**GOAL OF THE EXERCISE**: Reproduce every line of the listing below with no changes.

**SUPPLIED RECORDS**:
══════════════════════════════
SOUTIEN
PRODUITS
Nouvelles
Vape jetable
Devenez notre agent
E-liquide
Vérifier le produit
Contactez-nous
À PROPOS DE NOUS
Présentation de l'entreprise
══════════════════════════════
**THE COMPLETED TASK**:
SOUTIEN
PRODUITS
Nouvelles
Vape jetable
Devenez notre agent
E-liquide
Vérifier le produit
Contactez-nous
À PROPOS DE NOUS
Présentation de l'entreprise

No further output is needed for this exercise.